Кыся (Кунин) - страница 75

От неожиданности Полицейский Овчар попятился, закрутился и чуть сам себя не задушил собственным поводком. А обе Нарко-Собачки так перепугались, что одна из них со страху даже описалась!

— Я кому сказал — уберите собак, — строго повторил Вебер.

…Мы распрощались с этим пожилым симпатягой и поехали.

* * *

Я таких чистеньких, ухоженных, гладких, ровных и удобных дорог еще в жизни своей не видел!
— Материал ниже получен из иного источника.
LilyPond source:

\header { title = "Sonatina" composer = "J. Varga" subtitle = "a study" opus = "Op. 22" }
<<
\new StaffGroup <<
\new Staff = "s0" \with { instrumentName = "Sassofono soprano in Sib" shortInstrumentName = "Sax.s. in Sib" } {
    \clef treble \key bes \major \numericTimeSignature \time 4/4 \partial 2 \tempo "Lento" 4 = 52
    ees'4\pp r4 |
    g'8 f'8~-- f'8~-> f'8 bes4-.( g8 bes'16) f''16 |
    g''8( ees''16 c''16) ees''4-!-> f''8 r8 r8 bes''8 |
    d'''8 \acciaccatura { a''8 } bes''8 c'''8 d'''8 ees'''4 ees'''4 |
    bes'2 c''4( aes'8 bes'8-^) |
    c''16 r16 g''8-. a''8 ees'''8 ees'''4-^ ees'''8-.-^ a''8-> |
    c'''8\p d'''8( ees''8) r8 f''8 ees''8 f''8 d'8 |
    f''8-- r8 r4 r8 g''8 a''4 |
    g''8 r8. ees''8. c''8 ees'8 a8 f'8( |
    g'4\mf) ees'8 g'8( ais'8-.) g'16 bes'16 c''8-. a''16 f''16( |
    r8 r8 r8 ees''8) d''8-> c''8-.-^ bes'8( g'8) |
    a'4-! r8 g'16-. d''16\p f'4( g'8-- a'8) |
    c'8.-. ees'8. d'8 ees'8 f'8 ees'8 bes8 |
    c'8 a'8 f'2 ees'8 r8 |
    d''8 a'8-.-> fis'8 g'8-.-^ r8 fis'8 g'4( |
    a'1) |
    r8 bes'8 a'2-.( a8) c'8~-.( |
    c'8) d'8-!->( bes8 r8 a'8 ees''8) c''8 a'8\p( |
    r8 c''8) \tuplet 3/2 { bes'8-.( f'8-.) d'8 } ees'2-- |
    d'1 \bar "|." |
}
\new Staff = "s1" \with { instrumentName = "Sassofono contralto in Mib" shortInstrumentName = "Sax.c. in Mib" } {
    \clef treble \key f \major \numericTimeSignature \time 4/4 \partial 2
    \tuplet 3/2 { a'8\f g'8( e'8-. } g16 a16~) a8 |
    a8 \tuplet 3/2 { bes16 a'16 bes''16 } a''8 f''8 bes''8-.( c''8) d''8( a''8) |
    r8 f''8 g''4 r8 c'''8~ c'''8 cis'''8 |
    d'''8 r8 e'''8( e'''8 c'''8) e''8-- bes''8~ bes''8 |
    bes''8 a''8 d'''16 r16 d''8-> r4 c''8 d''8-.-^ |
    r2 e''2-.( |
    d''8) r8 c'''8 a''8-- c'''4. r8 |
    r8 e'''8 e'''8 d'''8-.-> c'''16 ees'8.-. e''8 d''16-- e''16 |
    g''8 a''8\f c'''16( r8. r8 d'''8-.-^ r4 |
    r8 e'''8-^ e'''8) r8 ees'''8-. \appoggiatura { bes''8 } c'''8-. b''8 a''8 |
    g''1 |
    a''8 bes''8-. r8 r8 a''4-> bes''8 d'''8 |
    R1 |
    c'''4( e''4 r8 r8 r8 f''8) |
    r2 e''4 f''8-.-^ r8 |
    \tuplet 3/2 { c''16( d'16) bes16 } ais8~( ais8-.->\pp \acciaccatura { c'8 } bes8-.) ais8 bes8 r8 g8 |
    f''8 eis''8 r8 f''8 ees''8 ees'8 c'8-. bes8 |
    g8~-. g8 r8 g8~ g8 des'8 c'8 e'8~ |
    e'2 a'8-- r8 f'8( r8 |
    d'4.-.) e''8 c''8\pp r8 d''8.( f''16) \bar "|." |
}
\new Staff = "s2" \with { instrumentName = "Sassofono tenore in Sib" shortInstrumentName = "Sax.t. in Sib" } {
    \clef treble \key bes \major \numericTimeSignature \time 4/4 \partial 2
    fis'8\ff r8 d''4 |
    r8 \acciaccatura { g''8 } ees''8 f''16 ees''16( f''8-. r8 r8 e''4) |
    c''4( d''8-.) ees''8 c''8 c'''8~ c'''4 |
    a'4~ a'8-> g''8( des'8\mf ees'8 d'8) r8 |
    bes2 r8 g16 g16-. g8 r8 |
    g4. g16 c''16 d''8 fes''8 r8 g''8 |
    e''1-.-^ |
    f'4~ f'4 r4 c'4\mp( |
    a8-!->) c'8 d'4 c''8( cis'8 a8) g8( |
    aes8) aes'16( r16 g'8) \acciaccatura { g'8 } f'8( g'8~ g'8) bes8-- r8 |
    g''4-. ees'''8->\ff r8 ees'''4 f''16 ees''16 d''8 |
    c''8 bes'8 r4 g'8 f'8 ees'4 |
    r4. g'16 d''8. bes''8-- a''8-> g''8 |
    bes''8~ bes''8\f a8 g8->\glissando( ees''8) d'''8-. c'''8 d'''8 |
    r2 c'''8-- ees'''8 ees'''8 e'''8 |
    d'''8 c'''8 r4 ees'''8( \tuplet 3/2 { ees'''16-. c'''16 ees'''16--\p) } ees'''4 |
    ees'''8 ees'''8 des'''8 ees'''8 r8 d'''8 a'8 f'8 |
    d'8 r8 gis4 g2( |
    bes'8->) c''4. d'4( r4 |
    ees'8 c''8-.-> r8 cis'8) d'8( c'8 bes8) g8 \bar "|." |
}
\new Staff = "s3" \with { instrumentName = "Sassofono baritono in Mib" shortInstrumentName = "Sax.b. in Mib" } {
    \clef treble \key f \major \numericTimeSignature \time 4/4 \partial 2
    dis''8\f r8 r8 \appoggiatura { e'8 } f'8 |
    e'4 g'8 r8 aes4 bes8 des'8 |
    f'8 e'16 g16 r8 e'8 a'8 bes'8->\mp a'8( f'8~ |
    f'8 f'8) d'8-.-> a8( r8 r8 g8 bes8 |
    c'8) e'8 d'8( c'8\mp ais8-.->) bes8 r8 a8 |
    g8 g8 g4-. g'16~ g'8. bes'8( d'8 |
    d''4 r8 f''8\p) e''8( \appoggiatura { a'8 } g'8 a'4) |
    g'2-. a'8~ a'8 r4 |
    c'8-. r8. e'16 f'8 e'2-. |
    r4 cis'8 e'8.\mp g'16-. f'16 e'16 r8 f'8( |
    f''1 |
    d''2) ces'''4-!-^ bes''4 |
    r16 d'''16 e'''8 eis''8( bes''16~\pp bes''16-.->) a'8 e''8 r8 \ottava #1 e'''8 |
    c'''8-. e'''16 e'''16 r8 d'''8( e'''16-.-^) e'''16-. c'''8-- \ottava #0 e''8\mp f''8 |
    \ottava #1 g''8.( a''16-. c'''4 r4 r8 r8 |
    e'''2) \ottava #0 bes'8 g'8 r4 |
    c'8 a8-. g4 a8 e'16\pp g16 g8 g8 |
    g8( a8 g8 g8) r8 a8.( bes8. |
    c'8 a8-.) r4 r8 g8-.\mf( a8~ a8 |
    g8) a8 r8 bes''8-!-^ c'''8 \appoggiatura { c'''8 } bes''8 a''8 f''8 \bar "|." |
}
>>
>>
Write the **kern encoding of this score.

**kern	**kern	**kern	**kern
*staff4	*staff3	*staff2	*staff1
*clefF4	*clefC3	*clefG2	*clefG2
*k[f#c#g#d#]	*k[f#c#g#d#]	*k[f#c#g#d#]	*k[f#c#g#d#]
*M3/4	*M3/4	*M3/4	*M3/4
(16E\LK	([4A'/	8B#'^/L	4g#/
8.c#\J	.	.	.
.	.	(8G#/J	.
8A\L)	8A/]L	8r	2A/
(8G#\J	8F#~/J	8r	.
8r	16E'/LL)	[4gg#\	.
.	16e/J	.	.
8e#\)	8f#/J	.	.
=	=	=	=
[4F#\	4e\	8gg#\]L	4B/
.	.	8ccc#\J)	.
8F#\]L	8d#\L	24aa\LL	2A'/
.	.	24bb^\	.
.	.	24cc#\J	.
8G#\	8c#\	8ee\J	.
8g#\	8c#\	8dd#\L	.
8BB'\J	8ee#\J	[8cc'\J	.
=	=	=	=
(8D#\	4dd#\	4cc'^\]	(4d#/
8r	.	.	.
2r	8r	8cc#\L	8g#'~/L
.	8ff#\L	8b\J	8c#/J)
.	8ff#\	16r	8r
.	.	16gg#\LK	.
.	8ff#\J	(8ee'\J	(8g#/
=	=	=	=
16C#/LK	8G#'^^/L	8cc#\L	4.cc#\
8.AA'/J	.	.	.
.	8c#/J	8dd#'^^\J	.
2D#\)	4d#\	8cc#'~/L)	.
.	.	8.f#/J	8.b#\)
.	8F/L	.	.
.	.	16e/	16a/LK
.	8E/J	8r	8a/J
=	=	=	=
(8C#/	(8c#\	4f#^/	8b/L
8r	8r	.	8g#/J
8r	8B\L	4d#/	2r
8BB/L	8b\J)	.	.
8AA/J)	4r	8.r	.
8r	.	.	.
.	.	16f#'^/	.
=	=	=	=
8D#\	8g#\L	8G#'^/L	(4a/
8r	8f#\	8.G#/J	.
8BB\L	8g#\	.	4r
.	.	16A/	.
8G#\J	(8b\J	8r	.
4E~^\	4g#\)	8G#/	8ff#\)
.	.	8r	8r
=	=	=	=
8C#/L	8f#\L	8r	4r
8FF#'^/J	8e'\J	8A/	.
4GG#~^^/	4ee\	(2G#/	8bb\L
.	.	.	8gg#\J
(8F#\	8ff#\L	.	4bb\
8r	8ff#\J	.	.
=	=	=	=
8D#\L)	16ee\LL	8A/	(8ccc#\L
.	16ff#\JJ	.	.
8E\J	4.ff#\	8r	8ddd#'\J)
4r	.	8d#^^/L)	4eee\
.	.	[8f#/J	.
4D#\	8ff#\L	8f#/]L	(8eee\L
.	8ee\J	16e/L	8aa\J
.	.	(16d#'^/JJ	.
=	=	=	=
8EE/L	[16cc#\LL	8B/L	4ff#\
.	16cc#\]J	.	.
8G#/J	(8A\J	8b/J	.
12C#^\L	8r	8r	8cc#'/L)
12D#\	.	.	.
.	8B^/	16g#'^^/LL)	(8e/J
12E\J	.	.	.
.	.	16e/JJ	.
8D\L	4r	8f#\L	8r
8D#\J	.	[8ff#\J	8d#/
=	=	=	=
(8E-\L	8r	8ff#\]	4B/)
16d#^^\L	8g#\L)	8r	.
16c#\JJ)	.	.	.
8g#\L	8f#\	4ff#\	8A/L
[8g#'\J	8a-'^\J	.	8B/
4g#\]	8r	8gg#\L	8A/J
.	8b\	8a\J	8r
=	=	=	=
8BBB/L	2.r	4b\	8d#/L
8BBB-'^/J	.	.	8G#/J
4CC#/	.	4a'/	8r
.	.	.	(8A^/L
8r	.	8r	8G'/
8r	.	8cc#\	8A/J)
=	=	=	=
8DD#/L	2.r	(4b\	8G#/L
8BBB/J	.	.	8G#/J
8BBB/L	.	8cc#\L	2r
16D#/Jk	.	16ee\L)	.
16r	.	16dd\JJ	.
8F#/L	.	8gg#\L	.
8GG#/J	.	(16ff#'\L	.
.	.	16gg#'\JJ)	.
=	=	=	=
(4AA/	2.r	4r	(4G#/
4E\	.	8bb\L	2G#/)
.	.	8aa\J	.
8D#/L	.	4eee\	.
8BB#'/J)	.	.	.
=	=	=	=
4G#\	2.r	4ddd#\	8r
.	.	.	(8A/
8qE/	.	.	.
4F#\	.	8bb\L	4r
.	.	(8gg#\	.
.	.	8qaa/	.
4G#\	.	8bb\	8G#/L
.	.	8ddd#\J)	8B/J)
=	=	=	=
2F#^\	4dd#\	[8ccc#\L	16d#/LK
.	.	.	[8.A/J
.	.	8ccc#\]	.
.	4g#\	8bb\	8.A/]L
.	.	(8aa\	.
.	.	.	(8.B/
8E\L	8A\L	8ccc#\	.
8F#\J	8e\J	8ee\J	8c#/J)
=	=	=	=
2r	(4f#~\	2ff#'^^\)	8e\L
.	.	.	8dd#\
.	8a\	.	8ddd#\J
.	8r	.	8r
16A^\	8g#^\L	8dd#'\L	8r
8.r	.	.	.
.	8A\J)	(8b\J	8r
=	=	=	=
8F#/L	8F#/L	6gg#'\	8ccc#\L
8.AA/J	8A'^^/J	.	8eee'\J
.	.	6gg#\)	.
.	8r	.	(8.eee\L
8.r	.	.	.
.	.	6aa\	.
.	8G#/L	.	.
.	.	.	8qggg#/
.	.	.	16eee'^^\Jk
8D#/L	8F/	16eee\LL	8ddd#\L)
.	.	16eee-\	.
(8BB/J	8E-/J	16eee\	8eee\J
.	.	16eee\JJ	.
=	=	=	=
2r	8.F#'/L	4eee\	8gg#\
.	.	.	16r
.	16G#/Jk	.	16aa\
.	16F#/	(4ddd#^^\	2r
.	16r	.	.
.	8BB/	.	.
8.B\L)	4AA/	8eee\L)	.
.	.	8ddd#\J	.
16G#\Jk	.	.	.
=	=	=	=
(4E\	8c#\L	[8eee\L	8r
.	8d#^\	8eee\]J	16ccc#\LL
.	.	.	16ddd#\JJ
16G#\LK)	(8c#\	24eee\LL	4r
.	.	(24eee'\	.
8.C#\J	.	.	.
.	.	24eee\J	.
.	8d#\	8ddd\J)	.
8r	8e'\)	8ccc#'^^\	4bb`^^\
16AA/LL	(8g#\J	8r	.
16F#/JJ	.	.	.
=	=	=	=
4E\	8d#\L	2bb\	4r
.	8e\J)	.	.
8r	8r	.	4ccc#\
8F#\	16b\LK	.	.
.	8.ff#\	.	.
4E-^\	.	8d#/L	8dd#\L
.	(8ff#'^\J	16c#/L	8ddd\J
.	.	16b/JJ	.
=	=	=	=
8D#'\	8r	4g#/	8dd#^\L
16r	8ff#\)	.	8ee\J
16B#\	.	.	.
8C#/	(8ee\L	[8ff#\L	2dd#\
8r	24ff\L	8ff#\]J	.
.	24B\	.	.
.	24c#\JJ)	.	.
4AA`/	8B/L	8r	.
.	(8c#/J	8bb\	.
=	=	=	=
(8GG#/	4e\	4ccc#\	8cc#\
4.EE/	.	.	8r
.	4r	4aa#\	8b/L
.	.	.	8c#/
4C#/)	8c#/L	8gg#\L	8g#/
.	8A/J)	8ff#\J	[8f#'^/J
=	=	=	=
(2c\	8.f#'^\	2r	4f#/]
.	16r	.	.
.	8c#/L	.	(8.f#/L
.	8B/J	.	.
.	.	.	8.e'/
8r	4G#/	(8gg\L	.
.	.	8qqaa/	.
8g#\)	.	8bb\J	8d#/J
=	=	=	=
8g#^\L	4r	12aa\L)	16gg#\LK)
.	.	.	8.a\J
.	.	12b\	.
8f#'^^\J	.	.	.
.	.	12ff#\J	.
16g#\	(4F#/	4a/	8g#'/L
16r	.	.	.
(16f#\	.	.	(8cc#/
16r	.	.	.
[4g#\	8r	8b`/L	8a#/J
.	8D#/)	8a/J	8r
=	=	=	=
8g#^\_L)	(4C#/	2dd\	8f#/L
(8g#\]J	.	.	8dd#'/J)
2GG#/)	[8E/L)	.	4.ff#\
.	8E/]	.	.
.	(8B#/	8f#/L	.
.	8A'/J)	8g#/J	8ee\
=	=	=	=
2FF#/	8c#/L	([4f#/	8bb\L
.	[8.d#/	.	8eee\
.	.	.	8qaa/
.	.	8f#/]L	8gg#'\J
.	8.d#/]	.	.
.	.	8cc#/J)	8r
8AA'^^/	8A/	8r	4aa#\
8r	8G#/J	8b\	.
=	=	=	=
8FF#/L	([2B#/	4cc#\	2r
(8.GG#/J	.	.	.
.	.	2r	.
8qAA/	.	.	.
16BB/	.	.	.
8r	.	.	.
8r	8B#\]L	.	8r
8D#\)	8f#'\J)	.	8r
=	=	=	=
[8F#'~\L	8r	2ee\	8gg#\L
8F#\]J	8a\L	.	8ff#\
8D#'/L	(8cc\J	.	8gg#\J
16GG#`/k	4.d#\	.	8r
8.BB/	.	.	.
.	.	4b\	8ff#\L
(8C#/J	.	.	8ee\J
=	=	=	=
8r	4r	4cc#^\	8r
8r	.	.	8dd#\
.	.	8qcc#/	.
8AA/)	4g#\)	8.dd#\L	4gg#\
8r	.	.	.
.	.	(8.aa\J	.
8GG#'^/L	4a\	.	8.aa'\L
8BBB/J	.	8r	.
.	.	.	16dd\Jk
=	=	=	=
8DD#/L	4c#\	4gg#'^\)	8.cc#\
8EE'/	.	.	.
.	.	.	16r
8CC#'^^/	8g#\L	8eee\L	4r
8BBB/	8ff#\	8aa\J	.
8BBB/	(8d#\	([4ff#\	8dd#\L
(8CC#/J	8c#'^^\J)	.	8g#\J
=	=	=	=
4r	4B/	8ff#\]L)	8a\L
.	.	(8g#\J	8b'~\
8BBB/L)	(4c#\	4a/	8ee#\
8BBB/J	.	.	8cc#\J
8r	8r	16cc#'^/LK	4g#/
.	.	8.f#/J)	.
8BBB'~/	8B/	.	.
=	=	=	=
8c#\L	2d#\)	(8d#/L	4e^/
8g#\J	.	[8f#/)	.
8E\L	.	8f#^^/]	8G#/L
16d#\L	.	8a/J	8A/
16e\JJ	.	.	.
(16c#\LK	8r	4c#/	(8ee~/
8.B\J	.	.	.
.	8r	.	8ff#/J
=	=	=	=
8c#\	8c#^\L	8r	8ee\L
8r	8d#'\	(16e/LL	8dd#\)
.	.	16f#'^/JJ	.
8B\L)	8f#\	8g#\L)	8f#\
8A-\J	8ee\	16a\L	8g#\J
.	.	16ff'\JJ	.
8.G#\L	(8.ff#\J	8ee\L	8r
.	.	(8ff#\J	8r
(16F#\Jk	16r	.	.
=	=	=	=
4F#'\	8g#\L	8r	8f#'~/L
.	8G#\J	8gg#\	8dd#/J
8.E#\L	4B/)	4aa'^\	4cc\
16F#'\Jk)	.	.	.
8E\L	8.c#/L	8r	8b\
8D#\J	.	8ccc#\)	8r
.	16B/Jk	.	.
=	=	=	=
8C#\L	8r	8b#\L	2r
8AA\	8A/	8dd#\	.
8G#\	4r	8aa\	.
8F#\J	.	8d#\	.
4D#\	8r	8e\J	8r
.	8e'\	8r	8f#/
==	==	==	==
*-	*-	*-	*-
Хотя мы с Шурой поездили не так уж мало. Один раз его приятель — театральный драматург, возил нас на своей «Волге» к себе на дачу в Усть-Нарву, и мы целую неделю там у него жили.

Шура писал заказной очерк о славном творческом пути драматурга (он, кстати, уже три года как живет в Америке и работает в журнале «Еврейская жизнь»!), а я только и занимался тем, что трахал драматургову Кошку, Кошку соседа драматурга — одного известного композитора — и всех остальных прочих дачных Кошек, которые узнали от первых двух, что в Усть-Нарву на несколько дней прибыл «ОДИН КОТ» из Ленинграда, и делает ЭТО по высшему классу.

Конечно, не обошлось без парочки драк с местными Котами, но это нисколько не умалило нашего с Шурой удовольствия от поездки. Кошек я там перепробовал — не меряно! Помню, я тогда так вымотался в этой чертовой Усть- Нарве…

Несколько раз мы с Шурой на автобусе ездили за город — в Разлив, Репино, Комарово…

Мой Плоткин считал, что я тоже должен дышать свежим воздухом и хоть изредка бывать на природе, а не только драться на нашем пыльном и грязном пустыре и трахаться по чердакам и подвалам.

Так что я очень неплохо знаю наши автомобильные дороги. И, как в этом ни горько признаться, даже самые лучшие наши трассы, специально вылизанные для проезда иностранцев и Людей, держащих в руках власть, — не идут ни в какое сравнение с обычными немецкими автобанами, как назвал эти дороги Водила.

Я помню, что когда волей-неволей приходилось признавать наше общегосударственное поражение (а в последнее время это происходило все чаще и чаще!), Шура Плоткин всегда цитировал фразу из какого-то кинофильма. «За державу обидно…» — говорил Шура, и я видел, что ему, действительно, очень обидно за свою державу. Иногда он еще от себя добавлял: «И жутко стыдно…»

Может быть, потому, что мой Плоткин в своей редакции изо всех сил наивно старался сделать все, чтобы не было ни обидно, ни стыдно за «свою державу», — мы никогда с ним не задумывались об отъезде из этой страны.

* * *

Хотя я знал, что круг Шуриных и моих друзей, — и евреев, и русских, а также их Котов и Кошек — катастрофически таял буквально с каждым днем. Последние пару лет мой Шура чуть не спился с этими навсегдашними проводами, очень похожими на похороны.